Shut up n' Listen

From Strategy+Business : Researchers at the Human Dynamics Group at the Massachusetts Institute of Technology’s Media Lab, analyzed the speech patterns (only the physical voice signal: the measured variations in tone and pitch) of the operators on call center floors and found that they could predict accurately, after only a few seconds of listening, the ultimate success or failure of almost every call.

Successful operators, it turned out, speak little and listen much. When they do speak, their voices fluctuate strongly in amplitude and pitch, suggesting interest and responsiveness to the customer’s needs. Operators who speak with little variation come across as too determined and authoritative, but by speaking invitingly, being responsive but not pushy, a skilled operator can let callers find their own way to a sale.

This finding throws down a profound challenge to the prevailing views of organizational effectiveness. Most explanations of human behavior in the business world presume that people — be they employees, consumers, or executives — are influenced most by meaning and reasoning.

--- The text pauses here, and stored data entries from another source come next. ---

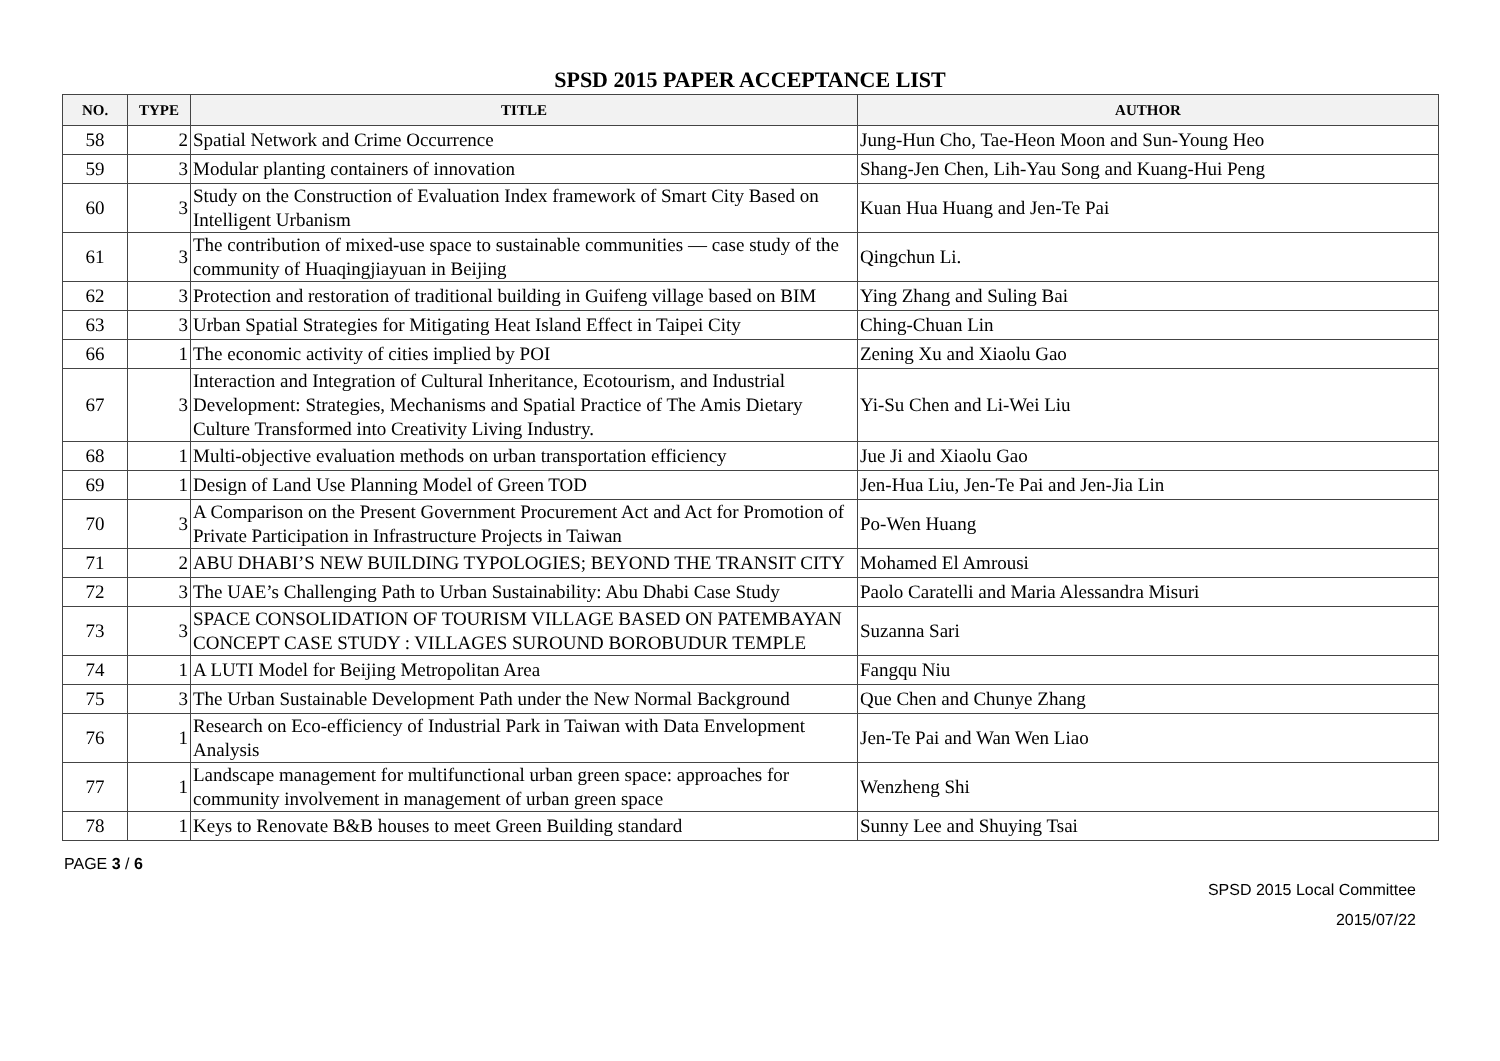SPSD 2015 PAPER ACCEPTANCE LIST
| NO. | TYPE | TITLE | AUTHOR |
| --- | --- | --- | --- |
| 58 | 2 | Spatial Network and Crime Occurrence | Jung-Hun Cho, Tae-Heon Moon and Sun-Young Heo |
| 59 | 3 | Modular planting containers of innovation | Shang-Jen Chen, Lih-Yau Song and Kuang-Hui Peng |
| 60 | 3 | Study on the Construction of Evaluation Index framework of Smart City Based on Intelligent Urbanism | Kuan Hua Huang and Jen-Te Pai |
| 61 | 3 | The contribution of mixed-use space to sustainable communities — case study of the community of Huaqingjiayuan in Beijing | Qingchun Li. |
| 62 | 3 | Protection and restoration of traditional building in Guifeng village based on BIM | Ying Zhang and Suling Bai |
| 63 | 3 | Urban Spatial Strategies for Mitigating Heat Island Effect in Taipei City | Ching-Chuan Lin |
| 66 | 1 | The economic activity of cities implied by POI | Zening Xu and Xiaolu Gao |
| 67 | 3 | Interaction and Integration of Cultural Inheritance, Ecotourism, and Industrial Development: Strategies, Mechanisms and Spatial Practice of The Amis Dietary Culture Transformed into Creativity Living Industry. | Yi-Su Chen and Li-Wei Liu |
| 68 | 1 | Multi-objective evaluation methods on urban transportation efficiency | Jue Ji and Xiaolu Gao |
| 69 | 1 | Design of Land Use Planning Model of Green TOD | Jen-Hua Liu, Jen-Te Pai and Jen-Jia Lin |
| 70 | 3 | A Comparison on the Present Government Procurement Act and Act for Promotion of Private Participation in Infrastructure Projects in Taiwan | Po-Wen Huang |
| 71 | 2 | ABU DHABI’S NEW BUILDING TYPOLOGIES; BEYOND THE TRANSIT CITY | Mohamed El Amrousi |
| 72 | 3 | The UAE’s Challenging Path to Urban Sustainability: Abu Dhabi Case Study | Paolo Caratelli and Maria Alessandra Misuri |
| 73 | 3 | SPACE CONSOLIDATION OF TOURISM VILLAGE BASED ON PATEMBAYAN CONCEPT CASE STUDY : VILLAGES SUROUND BOROBUDUR TEMPLE | Suzanna Sari |
| 74 | 1 | A LUTI Model for Beijing Metropolitan Area | Fangqu Niu |
| 75 | 3 | The Urban Sustainable Development Path under the New Normal Background | Que Chen and Chunye Zhang |
| 76 | 1 | Research on Eco-efficiency of Industrial Park in Taiwan with Data Envelopment Analysis | Jen-Te Pai and Wan Wen Liao |
| 77 | 1 | Landscape management for multifunctional urban green space: approaches for community involvement in management of urban green space | Wenzheng Shi |
| 78 | 1 | Keys to Renovate B&B houses to meet Green Building standard | Sunny Lee and Shuying Tsai |
PAGE 3 / 6
SPSD 2015 Local Committee
2015/07/22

It’s what gets said that matters, not how it is said. But the per­formance of these telephone operators and a growing volume of other evidence suggest that this view is seriously flawed.

In a wide variety of facets of everyday business, the keys to sustained success may actually lie in understanding the kinds of signals that are ordinarily overlooked: tone of voice, body language, the ways people congregate (or don’t), the time spent on tasks, the rhythms of workplace activity, and the patterns of social networks.